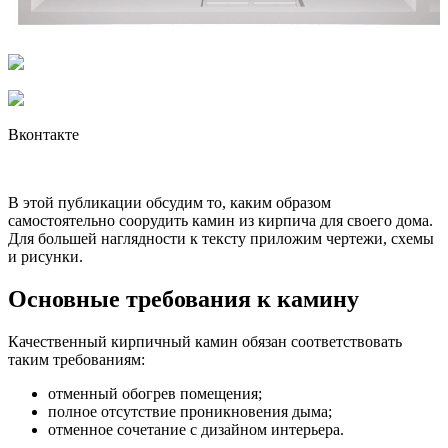
Вконтакте
В этой публикации обсудим то, каким образом
самостоятельно соорудить камин из кирпича для своего дома.
Для большей наглядности к тексту приложим чертежи, схемы
и рисунки.
Основные требования к камину
Качественный кирпичный камин обязан соответствовать
таким требованиям:
отменный обогрев помещения;
полное отсутствие проникновения дыма;
отменное сочетание с дизайном интерьера.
════════
ASSIGNED TASK: Up to and including the line that holds "отменный обогрев помещения;", restate word for word each line of the records from their start, and only those lines, leaving out the pictures.

RESPONSE AREA:
Вконтакте
В этой публикации обсудим то, каким образом
самостоятельно соорудить камин из кирпича для своего дома.
Для большей наглядности к тексту приложим чертежи, схемы
и рисунки.
Основные требования к камину
Качественный кирпичный камин обязан соответствовать
таким требованиям:
отменный обогрев помещения;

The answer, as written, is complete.